◆ **Task goal**:
Which lines in the entries below contain the word "natürliche"? Pick out each of those lines and copy it.

Extracted data entries

━━━━━━━━━━

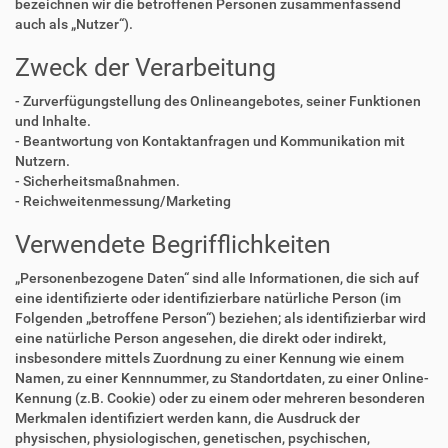
bezeichnen wir die betroffenen Personen zusammenfassend
auch als „Nutzer“).
Zweck der Verarbeitung
- Zurverfügungstellung des Onlineangebotes, seiner Funktionen
und Inhalte.
- Beantwortung von Kontaktanfragen und Kommunikation mit
Nutzern.
- Sicherheitsmaßnahmen.
- Reichweitenmessung/Marketing
Verwendete Begrifflichkeiten
„Personenbezogene Daten“ sind alle Informationen, die sich auf
eine identifizierte oder identifizierbare natürliche Person (im
Folgenden „betroffene Person“) beziehen; als identifizierbar wird
eine natürliche Person angesehen, die direkt oder indirekt,
insbesondere mittels Zuordnung zu einer Kennung wie einem
Namen, zu einer Kennnummer, zu Standortdaten, zu einer Online-
Kennung (z.B. Cookie) oder zu einem oder mehreren besonderen
Merkmalen identifiziert werden kann, die Ausdruck der
physischen, physiologischen, genetischen, psychischen,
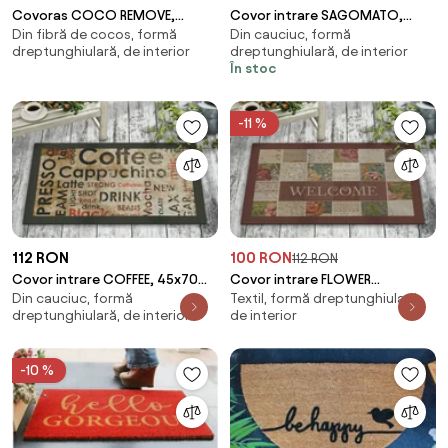
Covoras COCO REMOVE,
Covor intrare SAGOMATO,
Din fibră de cocos, formă
Din cauciuc, formă
40x60 cm, forma
40x60 cm, forma
dreptunghiulară, de interior
dreptunghiulară, de interior
dreptunghiulara, fibra de
dreptunghiulara, PVC, multicol
În stoc
cocos/P
-11 %
112 RON
100 RON
112 RON
Covor intrare COFFEE, 45x70
Covor intrare FLOWER
Din cauciuc, formă
Textil, formă dreptunghiulară,
cm, forma dreptunghiulara,
COLLAGE, 45x70 cm, forma
dreptunghiulară, de interior
de interior
pasla/PVC, mult
dreptunghiulara, pasla/P
-10 %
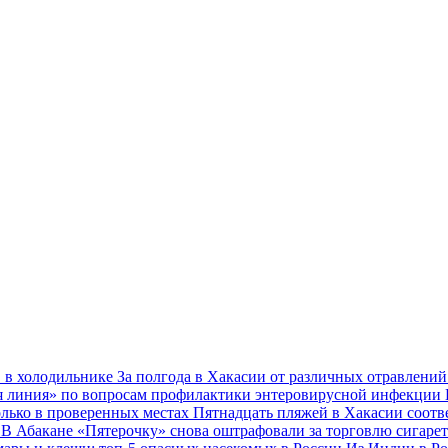
в в холодильнике
За полгода в Хакасии от различных отравлений
ая линия» по вопросам профилактики энтеровирусной инфекции
олько в проверенных местах
Пятнадцать пляжей в Хакасии соот
й
В Абакане «Пятерочку» снова оштрафовали за торговлю сигаре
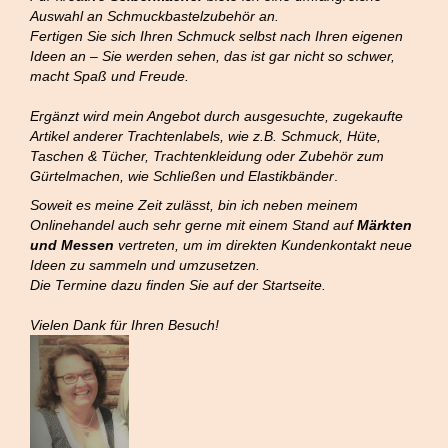
Auswahl an Schmuckbastelzubehör an.
Fertigen Sie sich Ihren Schmuck selbst nach Ihren eigenen
Ideen an – Sie werden sehen, das ist gar nicht so schwer,
macht Spaß und Freude.
Ergänzt wird mein Angebot durch ausgesuchte, zugekaufte
Artikel anderer Trachtenlabels, wie z.B. Schmuck, Hüte,
Taschen & Tücher, Trachtenkleidung oder Zubehör zum
Gürtelmachen, wie Schließen und Elastikbänder
.
Soweit es meine Zeit zulässt, bin ich neben meinem
Onlinehandel auch sehr gerne mit einem Stand auf
Märkten
und Messen
vertreten, um im direkten Kundenkontakt neue
Ideen zu sammeln und umzusetzen.
Die Termine dazu finden Sie auf der Startseite.
Vielen Dank für Ihren Besuch!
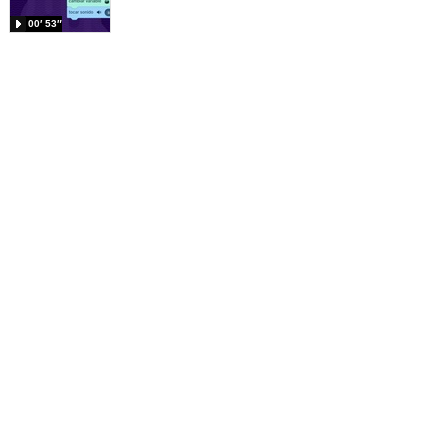
00′ 53″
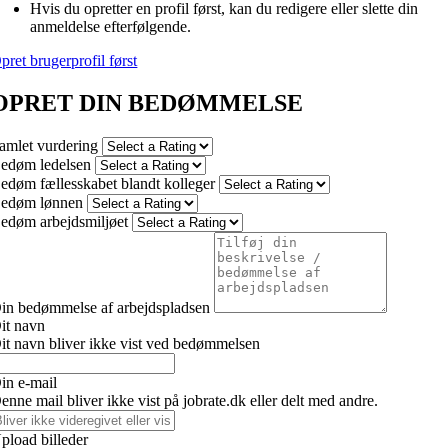
Hvis du opretter en profil først, kan du redigere eller slette din
anmeldelse efterfølgende.
pret brugerprofil først
OPRET DIN BEDØMMELSE
amlet vurdering
edøm ledelsen
edøm fællesskabet blandt kolleger
edøm lønnen
edøm arbejdsmiljøet
in bedømmelse af arbejdspladsen
it navn
it navn bliver ikke vist ved bedømmelsen
in e-mail
enne mail bliver ikke vist på jobrate.dk eller delt med andre.
pload billeder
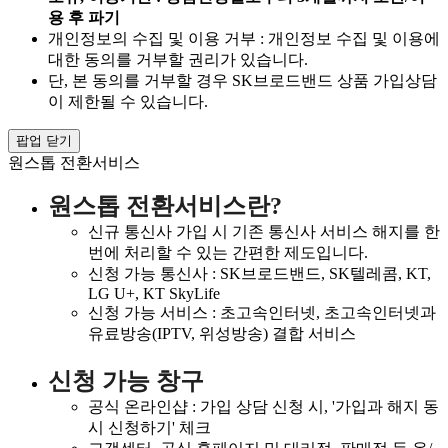
용 후 파기
개인정보의 수집 및 이용 거부 : 개인정보 수집 및 이용에
대한 동의를 거부할 권리가 있습니다.
단, 본 동의를 거부할 경우 SK브로드밴드 상품 가입상담
이 제한될 수 있습니다.
팝업 닫기
원스톱 전환서비스
원스톱 전환서비스란?
신규 통신사 가입 시 기존 통신사 서비스 해지를 한
번에 처리할 수 있는 간편한 제도입니다.
신청 가능 통신사 : SK브로드밴드, SK텔레콤, KT,
LG U+, KT SkyLife
신청 가능 서비스 : 초고속인터넷, 초고속인터넷과
유료방송(IPTV, 위성방송) 결합 서비스
신청 가능 창구
공식 온라인샵 : 가입 상담 신청 시, '가입과 해지 동
시 신청하기' 체크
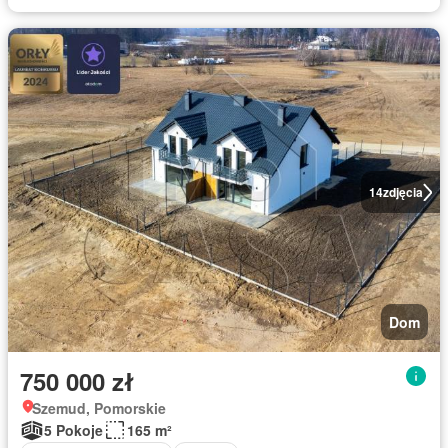
14
zdjęcia
Dom
750 000 zł
Szemud, Pomorskie
5 Pokoje
165 m²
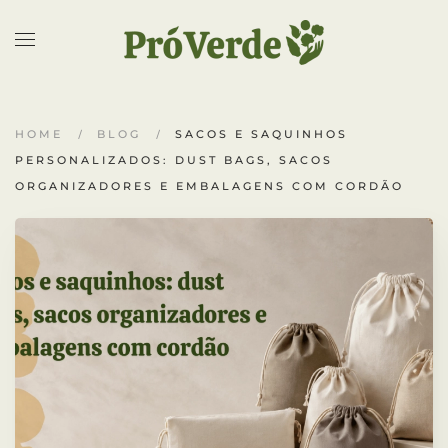
Skip to main content
HOME
BLOG
SACOS E SAQUINHOS
PERSONALIZADOS: DUST BAGS, SACOS
ORGANIZADORES E EMBALAGENS COM CORDÃO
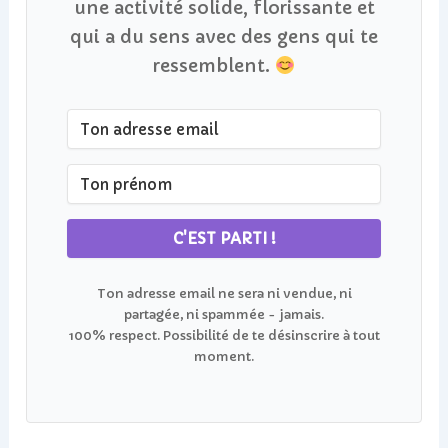
une activité solide, florissante et
qui a du sens avec des gens qui te
ressemblent.
C'EST PARTI !
Ton adresse email ne sera ni vendue, ni
partagée, ni spammée - jamais.
100% respect. Possibilité de te désinscrire à tout
moment.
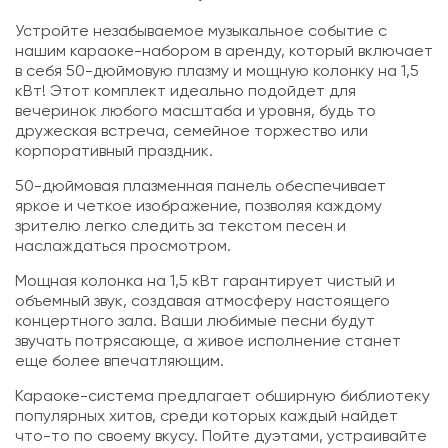
Устройте незабываемое музыкальное событие с
нашим караоке-набором в аренду, который включает
в себя 50-дюймовую плазму и мощную колонку на 1,5
кВт! Этот комплект идеально подойдет для
вечеринок любого масштаба и уровня, будь то
дружеская встреча, семейное торжество или
корпоративный праздник.
50-дюймовая плазменная панель обеспечивает
яркое и четкое изображение, позволяя каждому
зрителю легко следить за текстом песен и
наслаждаться просмотром.
Мощная колонка на 1,5 кВт гарантирует чистый и
объемный звук, создавая атмосферу настоящего
концертного зала. Ваши любимые песни будут
звучать потрясающе, а живое исполнение станет
еще более впечатляющим.
Караоке-система предлагает обширную библиотеку
популярных хитов, среди которых каждый найдет
что-то по своему вкусу. Пойте дуэтами, устраивайте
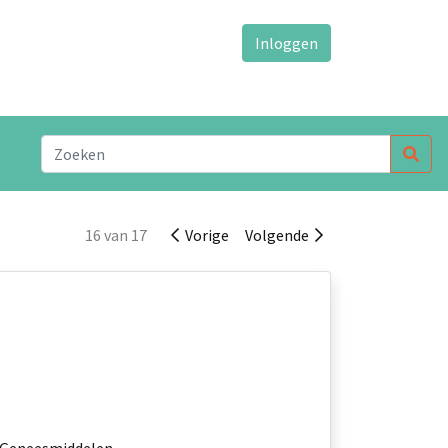
Inloggen
16 van 17
Vorige
Volgende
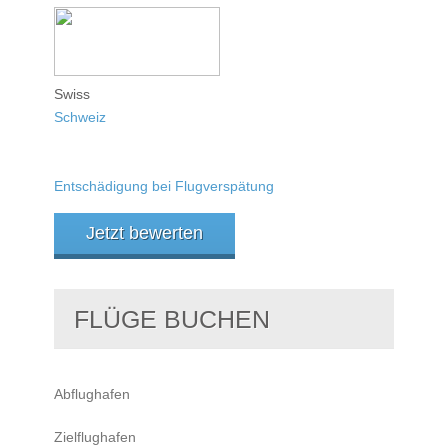
Swiss
Schweiz
Entschädigung bei Flugverspätung
Jetzt bewerten
FLÜGE BUCHEN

━━━━━━━━━━

◆ **Written answer**:
eine identifizierte oder identifizierbare natürliche Person (im
eine natürliche Person angesehen, die direkt oder indirekt,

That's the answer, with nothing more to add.